As a senior lecturer in healthcare leadership I have long been intrigued by power, influence and different models of leadership. Of the leadership quotes I have amassed, my favourite comes from The Chinese philosopher Lao Tzu who explained: “The wicked leader is he whom the people despise. The good leader is he whom the people revere. The great leader is he of whom the people say, “We did it ourselves.”
Ironically it is a quote from 2,500 years ago that perfectly encapsulates what would now be called New Power values. This is a philosophy of leadership that opposes the “Heroic leader” paradigm and recognises power not as a limited currency but an electric current coursing through the infrastructure of a group. But, as Heimans and Timms describe in the compass below, New Power values on their own are not enough to liberate colleagues or cause massive change. There also needs to be a model or structure to enable this. As in the examples of Airbnb or Gumtree, genuine coproduction needs to be enabled .
Increasingly I was seeing examples of what H&T described as co-opters – old power values in a new power model. In these organisations at the top left, power is still held by the few as encapsulated by the “Facebook Farms” where users are considered units of resource without intrinsic value or worth. This attitude is evident in the “You said, we did” notice boards that flourished across NHS organisation a few years ago. These were heralded as examples of staff empowerment but actually hinted that the doing was still doable by only those above you in the organisation.
My frustration with this model is that too often this propagates the status quo with only tinkering around the edges and as the crisis in healthcare rumbles on, it is akin to moving the deckchairs on the Titanic. More fundamental change is needed and that could only come through those at the bottom of the organisational pyramid who have the greatest contact with patients and service users.

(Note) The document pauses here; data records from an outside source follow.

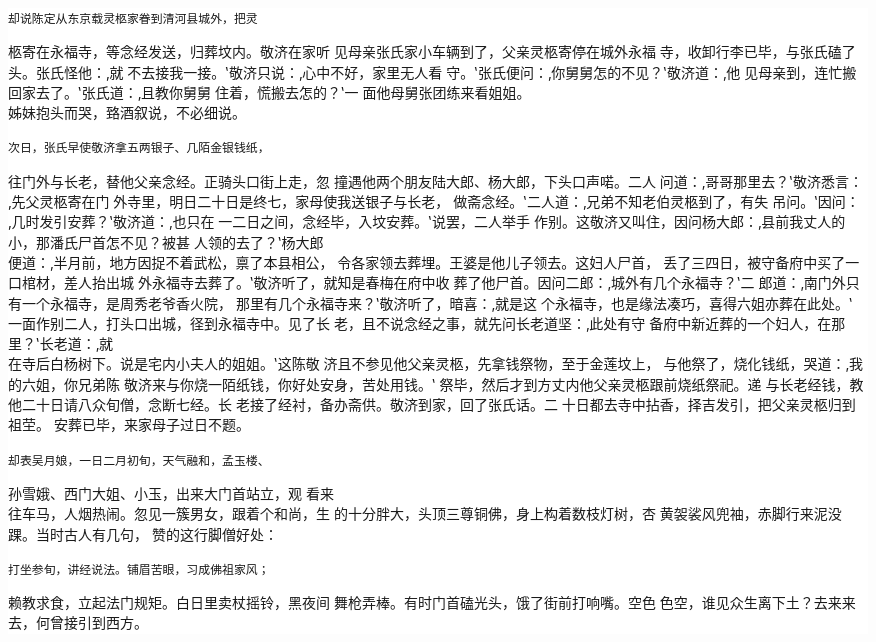   	却说陈定从东京载灵柩家眷到清河县城外，把灵	
柩寄在永福寺，等念经发送，归葬坟内。敬济在家听
见母亲张氏家小车辆到了，父亲灵柩寄停在城外永福
寺，收卸行李已毕，与张氏磕了头。张氏怪他：‚就
不去接我一接。‛敬济只说：‚心中不好，家里无人看
守。‛张氏便问：‚你舅舅怎的不见？‛敬济道：‚他
见母亲到，连忙搬回家去了。‛张氏道：‚且教你舅舅
住着，慌搬去怎的？‛一	面他母舅张团练来看姐姐。	
姊妹抱头而哭，臵酒叙说，不必细说。	 	
 
  	次日，张氏早使敬济拿五两银子、几陌金银钱纸， 
往门外与长老，替他父亲念经。正骑头口街上走，忽
撞遇他两个朋友陆大郎、杨大郎，下头口声喏。二人
问道：‚哥哥那里去？‛敬济悉言：‚先父灵柩寄在门
外寺里，明日二十日是终七，家母使我送银子与长老，
做斋念经。‛二人道：‚兄弟不知老伯灵柩到了，有失
吊问。‛因问：‚几时发引安葬？‛敬济道：‚也只在
一二日之间，念经毕，入坟安葬。‛说罢，二人举手
作别。这敬济又叫住，因问杨大郎：‚县前我丈人的
小，那潘氏尸首怎不见？被甚	人领的去了？‛杨大郎	
便道：‚半月前，地方因捉不着武松，禀了本县相公，
令各家领去葬埋。王婆是他儿子领去。这妇人尸首，
丢了三四日，被守备府中买了一口棺材，差人抬出城
外永福寺去葬了。‛敬济听了，就知是春梅在府中收
葬了他尸首。因问二郎：‚城外有几个永福寺？‛二
郎道：‚南门外只有一个永福寺，是周秀老爷香火院，
那里有几个永福寺来？‛敬济听了，暗喜：‚就是这
个永福寺，也是缘法凑巧，喜得六姐亦葬在此处。‛
一面作别二人，打头口出城，径到永福寺中。见了长
老，且不说念经之事，就先问长老道坚：‚此处有守 
备府中新近葬的一个妇人，在那	里？‛长老道：‚就	
在寺后白杨树下。说是宅内小夫人的姐姐。‛这陈敬
济且不参见他父亲灵柩，先拿钱祭物，至于金莲坟上，
与他祭了，烧化钱纸，哭道：‚我的六姐，你兄弟陈
敬济来与你烧一陌纸钱，你好处安身，苦处用钱。‛
祭毕，然后才到方丈内他父亲灵柩跟前烧纸祭祀。递
与长老经钱，教他二十日请八众旬僧，念断七经。长
老接了经衬，备办斋供。敬济到家，回了张氏话。二
十日都去寺中拈香，择吉发引，把父亲灵柩归到祖茔。
安葬已毕，来家母子过日不题。	 	
 
  	却表吴月娘，一日二月初旬，天气融和，孟玉楼、	
孙雪娥、西门大姐、小玉，出来大门首站立，观	看来	
往车马，人烟热闹。忽见一簇男女，跟着个和尚，生
的十分胖大，头顶三尊铜佛，身上构着数枝灯树，杏
黄袈裟风兜袖，赤脚行来泥没踝。当时古人有几句，
赞的这行脚僧好处：	 	
 
  	打坐参旬，讲经说法。铺眉苦眼，习成佛祖家风； 
赖教求食，立起法门规矩。白日里卖杖摇铃，黑夜间
舞枪弄棒。有时门首磕光头，饿了街前打响嘴。空色
色空，谁见众生离下土？去来来去，何曾接引到西方。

I co-founded Hexitime as a healthcare skill exchange and timebank with a vision to address this by rocketing towards the crowd base model at the top left of the graph. One that could be paraphrased by improvement notice boards that emblazoned “We said, we did.” At its core of Hexitime is an operating model that believes that we all have something important to contribute to healthcare improvement and that this can be realised when everyone’s time is valued equally. A guiding principle in Timebanking is that you give an hour and you get one back. An hour of work gives you one credit, irrespective of your band, gender, ethnicity or pay point. Moreover, anyone can launch or contribute to a campaign which then has national exposure. If you post an idea, then it will be judged on its merits but then others can select to contribute towards it and make it even better than you had even envisaged.
Following our pitch to the partnership board including representatives from health and social care, mental health and voluntary care our (my?) local Integrated Care Partnership Walsall Together has just bought into this model. They recognise that to create change and shift outcomes at the pace and scale that is needed involves deploying mass participation and peer coordination in radically different ways. By becoming partners and committing to grow the platform, Walsall Together have become pioneers in this space as healthcare enters the sharing economy.
My experience of the richness of Hexitime skills exchanges that have occurred over the first few weeks is that liberating invention of creativity of the staff who deliver healthcare is what will save healthcare. Another of my favourite leadership quotes from Martin Luther King (Jr) is that “A social movement that moves people is merely a revolt. A movement that changes both people and institutions is a revolution.” As healthcare enters the sharing economy, I am delighted to announce Walsall Together is on the forefront of the revolution.